MongoDB (NASDAQ:MDB | MDB Price Prediction) is back in every AI database headline after a 12.24% EPS beat and a first-ever Rule of 40 quarter. But here’s what you should actually be watching.
With Fed Chair Kevin Warsh now prioritizing structural price stability over speculative market support, the long-duration, money-losing momentum trade is precisely the wrong place to hide. MongoDB still carries a trailing EPS of -$0.88, a price-to-sales ratio of 10.66, an EV/Revenue of 9.7, and a forward P/E of 56x. The growth that supposedly justifies that multiple is decelerating in plain sight: FY27 revenue guidance of $2.86B–$2.90B implies 16–18% growth, a notable step down from FY26’s 22.79%. The shares are already down 22.29% year-to-date and sit well below the 200-day moving average of $322.39. Add a new CEO in CJ Desai following Dev Ittycheria’s 11-year tenure, the flagged departures of the CRO and President of Field Operations, and buybacks executed at an average of $171.84 and $221.86 per share into a falling share price, and you have a crowded AI trade priced for a future that the company itself is guiding lower.
Now turn to Cognizant (NASDAQ:CTSH), trading at $52.75 with a P/E of 11, a forward P/E of 9, and a 2.45% dividend yield. Three points carry the case.
One: durable free cash flow generation. Cognizant generated $2.665 billion in free cash flow in 2025, up 45.87% year over year, with operating cash flow of $2.883 billion against capital expenditures of only $288 million. FCF conversion ran 120% of net income. That cash is funding $1.6 billion in planned 2026 shareholder returns, including $1 billion in buybacks and a 6.5% dividend hike to $0.33 per quarter.
Two: accelerating fundamentals while MongoDB decelerates. Q1 2026 revenue rose 5.8% to $5.413 billion, adjusted EPS of $1.40 beat consensus of $1.33, and bookings grew 21% year over year to a $29.60 billion trailing total at a 1.4x book-to-bill. Management raised full-year revenue guidance to $22.11–$22.64 billion and operating margin to 16.0–16.2%, with Project Leap targeting $200–$300 million in in-year savings.

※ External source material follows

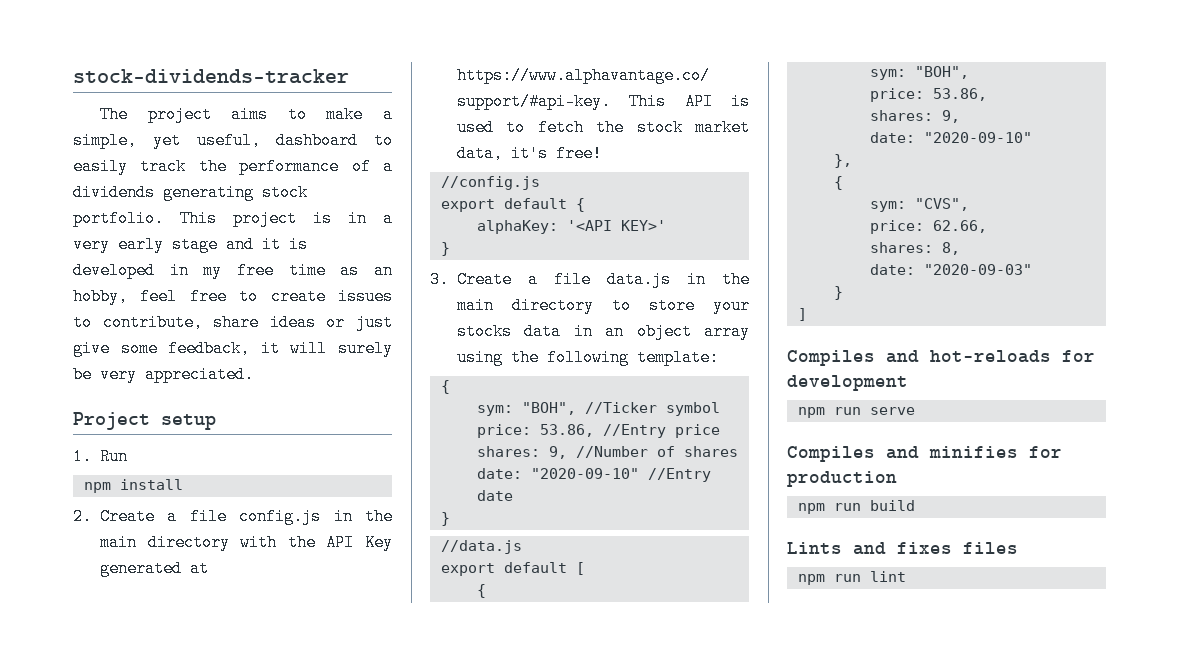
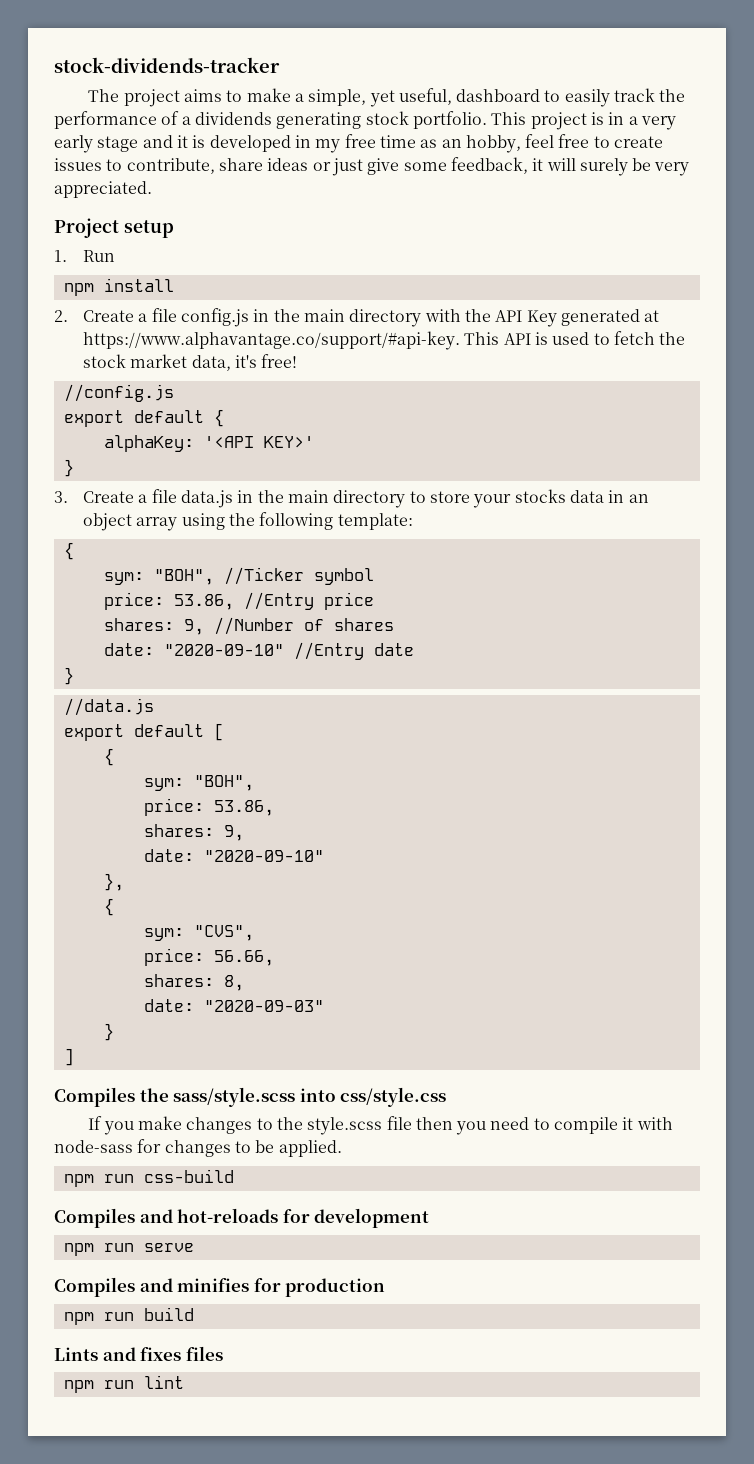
[932,220,987,233] 62.66, -> [213,950,274,966] 56.66,
(807, 314) none -> [54,1087,447,1107] [88,1116,673,1135] [54,1139,342,1157] [63,1169,234,1187] // Compiles the sass/style.scss into css/style.css // If you make changes to the style.scss file then you need to compile it with node-sass for changes to be applied. // npm run css-build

Three: the underappreciated AI stack. Cognizant is a named scaling partner for OpenAI’s Codex, a Diamond partner with Google Cloud running a dedicated Gemini Enterprise practice, and is partnered with Palantir, Anthropic, and Microsoft Azure. The AI Lab holds 65 U.S. patents, and nearly 40% of code is AI-assisted. CEO Ravi Kumar S notes the company returned to the “winner’s circle” two years ahead of the target set at Investor Day.
Analysts carry an average target of $72.52 with 11 Buy and 2 Strong Buy ratings, against shares trading 35.72% lower year-to-date. Retirement-focused investors should put MongoDB on the watchlist and Cognizant on the research-priority list this week.